TinySPARQL heavily relies on these named graph characteristics for its sandboxing support, where the availability of graphs may be restricted.

It is also possible to use the GRAPH clause with a variable, making it possible to query for the graph(s) where the graph pattern solutions are found:

# Query all known graphs, everything matches an empty graph pattern!
SELECT ?graph { GRAPH ?graph { } }

Services

RDF triple stores are sometimes available as “endpoints”, distinct services available externally via HTTP or other remote protocols, able to run SPARQL queries.

The SPARQL language itself defines the interoperation with other such endpoints within SPARQL queries. Since everything is RDF data, and everything is identified with a URI, this “foreign” RDF data might be conceptually dealt with as just another graph:

# Get data from the wikidata SPARQL service for my local albums, using
# an intermediate external reference.
SELECT ?album ?wikiPredicate ?wikiObject {
    ?album a nfo:MusicAlbum ;
        tracker:externalReference ?externalReference .
    ?externalReference tracker:referenceSource 'wikidata' .

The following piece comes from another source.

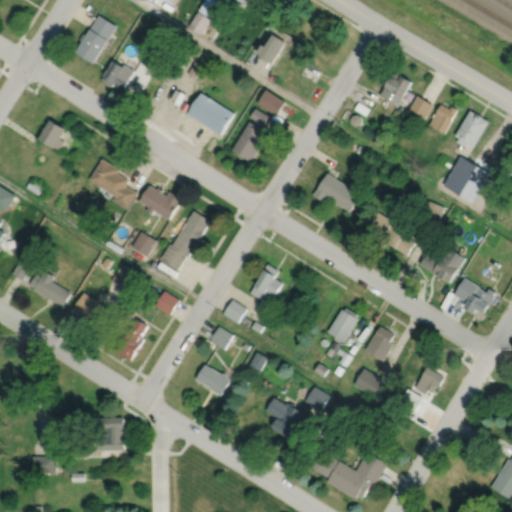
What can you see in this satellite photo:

    SERVICE <http://query.wikidata.org/sparql> {
        ?externalReference ?wikiPredicate ?wikiObject
    }
}

TinySPARQL provides means to make RDF triple stores publicly available as SPARQL endpoints both via HTTP(S) and D-Bus protocols. By default, triple stores are not exported as endpoints, and are considered private to a process.

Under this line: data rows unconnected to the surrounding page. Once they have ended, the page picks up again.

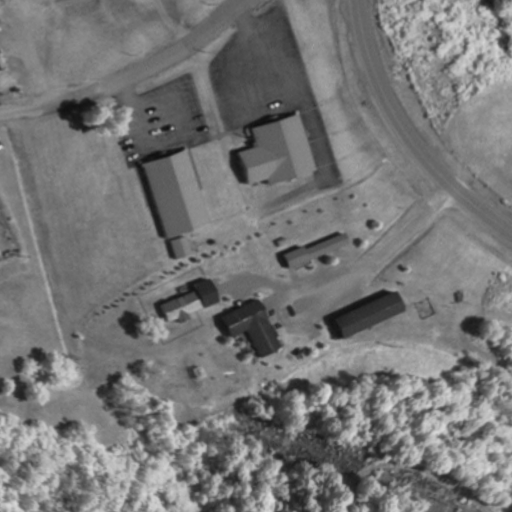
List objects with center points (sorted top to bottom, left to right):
road: (407, 133)
building: (268, 151)
building: (171, 191)
building: (177, 246)
building: (310, 249)
building: (186, 301)
building: (360, 314)
building: (246, 326)
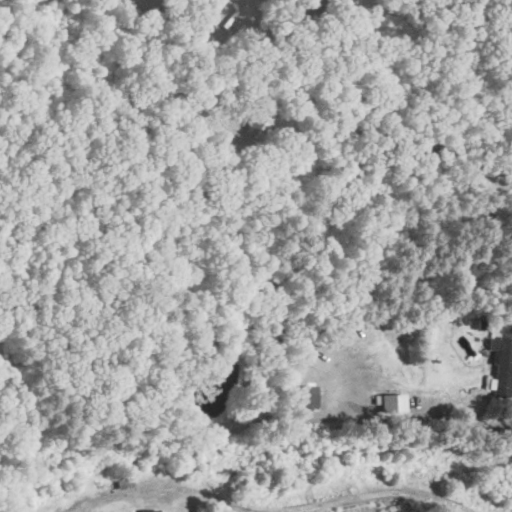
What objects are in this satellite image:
building: (303, 6)
building: (257, 125)
building: (501, 366)
building: (308, 395)
building: (390, 403)
road: (336, 500)
building: (149, 510)
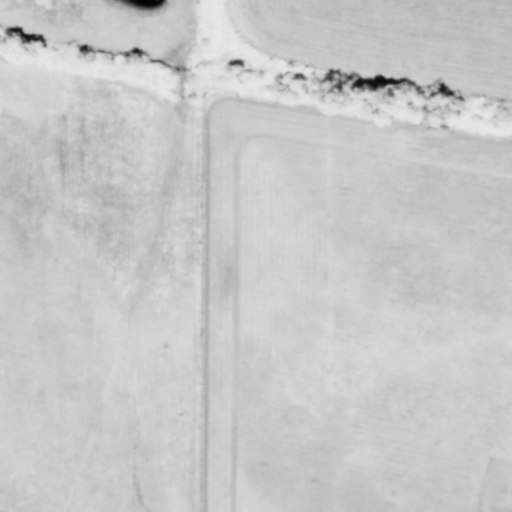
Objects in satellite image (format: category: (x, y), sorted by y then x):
crop: (256, 256)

Importing and exporting data

Bulk insertions of RDF data are available with the LOAD clause:

# Load a file containing RDF data into a named graph
LOAD <file:///path/to/data.rdf> INTO GRAPH <http://example.com/MyGraph>

Bulk extraction of data can be obtained with the DESCRIBE query clause, the following query would return all subject/predicate/object triples inserted by the previous LOAD clause:

# Describe all objects in the named graph
DESCRIBE ?resource {
    GRAPH <http://example.com/MyGraph> {
        ?resource a rdfs:Resource .
    }
}

The DESCRIBE syntax can also be used to get all triple information describing specific resources:

# Get all information around the XDG music folder's URI
DESCRIBE <file:///.../Music>

The data returned by DESCRIBE is RDF triple data, so it can be serialized as such.

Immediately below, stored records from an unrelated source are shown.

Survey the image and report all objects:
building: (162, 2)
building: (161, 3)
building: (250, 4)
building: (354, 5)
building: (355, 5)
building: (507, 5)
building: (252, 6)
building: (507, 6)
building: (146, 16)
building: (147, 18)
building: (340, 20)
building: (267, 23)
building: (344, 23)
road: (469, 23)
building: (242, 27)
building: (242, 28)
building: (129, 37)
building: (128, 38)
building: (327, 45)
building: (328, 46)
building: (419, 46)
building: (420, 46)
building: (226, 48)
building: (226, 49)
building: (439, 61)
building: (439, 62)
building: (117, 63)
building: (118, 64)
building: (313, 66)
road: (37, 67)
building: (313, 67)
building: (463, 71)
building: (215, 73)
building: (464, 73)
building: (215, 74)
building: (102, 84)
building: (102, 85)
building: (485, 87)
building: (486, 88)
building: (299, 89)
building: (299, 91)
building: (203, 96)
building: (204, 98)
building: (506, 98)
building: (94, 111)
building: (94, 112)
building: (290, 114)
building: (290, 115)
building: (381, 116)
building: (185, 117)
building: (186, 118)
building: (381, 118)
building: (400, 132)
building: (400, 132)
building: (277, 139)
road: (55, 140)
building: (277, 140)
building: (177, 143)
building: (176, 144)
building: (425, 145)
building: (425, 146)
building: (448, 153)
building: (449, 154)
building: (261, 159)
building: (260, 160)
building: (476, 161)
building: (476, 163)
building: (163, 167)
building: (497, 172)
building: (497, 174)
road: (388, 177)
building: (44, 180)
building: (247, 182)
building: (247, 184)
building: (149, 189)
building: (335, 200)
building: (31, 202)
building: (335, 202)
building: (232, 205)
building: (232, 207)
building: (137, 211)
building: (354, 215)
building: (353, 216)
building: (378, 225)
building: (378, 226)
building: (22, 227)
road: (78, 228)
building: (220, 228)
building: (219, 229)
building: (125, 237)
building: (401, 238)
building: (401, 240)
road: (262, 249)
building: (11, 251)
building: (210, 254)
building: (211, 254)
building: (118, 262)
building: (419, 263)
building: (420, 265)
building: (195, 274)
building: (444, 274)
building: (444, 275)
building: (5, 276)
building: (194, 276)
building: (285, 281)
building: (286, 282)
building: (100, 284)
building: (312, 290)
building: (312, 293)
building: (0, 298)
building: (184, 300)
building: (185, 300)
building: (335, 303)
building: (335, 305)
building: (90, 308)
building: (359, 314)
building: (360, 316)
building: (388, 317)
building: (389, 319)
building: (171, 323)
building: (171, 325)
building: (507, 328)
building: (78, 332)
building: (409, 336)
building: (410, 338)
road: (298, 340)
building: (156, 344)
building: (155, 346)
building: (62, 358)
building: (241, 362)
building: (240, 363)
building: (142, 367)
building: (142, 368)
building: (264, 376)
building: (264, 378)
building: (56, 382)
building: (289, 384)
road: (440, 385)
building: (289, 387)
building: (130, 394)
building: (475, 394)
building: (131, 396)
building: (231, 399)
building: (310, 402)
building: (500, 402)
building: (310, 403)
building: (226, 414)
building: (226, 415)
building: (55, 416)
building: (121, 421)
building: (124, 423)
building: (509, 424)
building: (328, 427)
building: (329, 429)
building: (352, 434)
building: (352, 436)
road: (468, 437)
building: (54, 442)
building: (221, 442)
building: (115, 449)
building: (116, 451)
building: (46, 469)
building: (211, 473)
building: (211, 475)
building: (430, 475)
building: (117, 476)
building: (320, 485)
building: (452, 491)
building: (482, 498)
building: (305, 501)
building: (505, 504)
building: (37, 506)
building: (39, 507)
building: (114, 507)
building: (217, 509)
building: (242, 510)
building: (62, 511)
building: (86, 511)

There may also be situations where it is convenient to transform data to other RDF formats (e.g. a different ontology) from the get go, the CONSTRUCT syntax exists for this purpose:

# Convert portions of the Nepomuk ontology into another fictional one.
PREFIX ex: <http://example.com>
CONSTRUCT {
    ?file ex:newTitleProperty ?title ;
        ex:newFileNameProperty ?fileName .
} WHERE {
    ?song a nmm:MusicPiece ;
        nie:isStoredAs ?file ;
        nie:title ?title .
}

The data returned by this syntax is also triple data, but ready for consumption in the other end.

Conclusion

SPARQL is a rather deep language that takes its purpose (making it possible to query information in RDF data graphs) very thoroughly, it also has some unusual features that make it able to scale from small private databases to large distributed ones.

Perhaps the “everything is a graph” mindset takes a while to think intuitively about to anyone with a background in relational databases. As with any complex language, mastery requires dedication. This is probably just the beginning of a journey.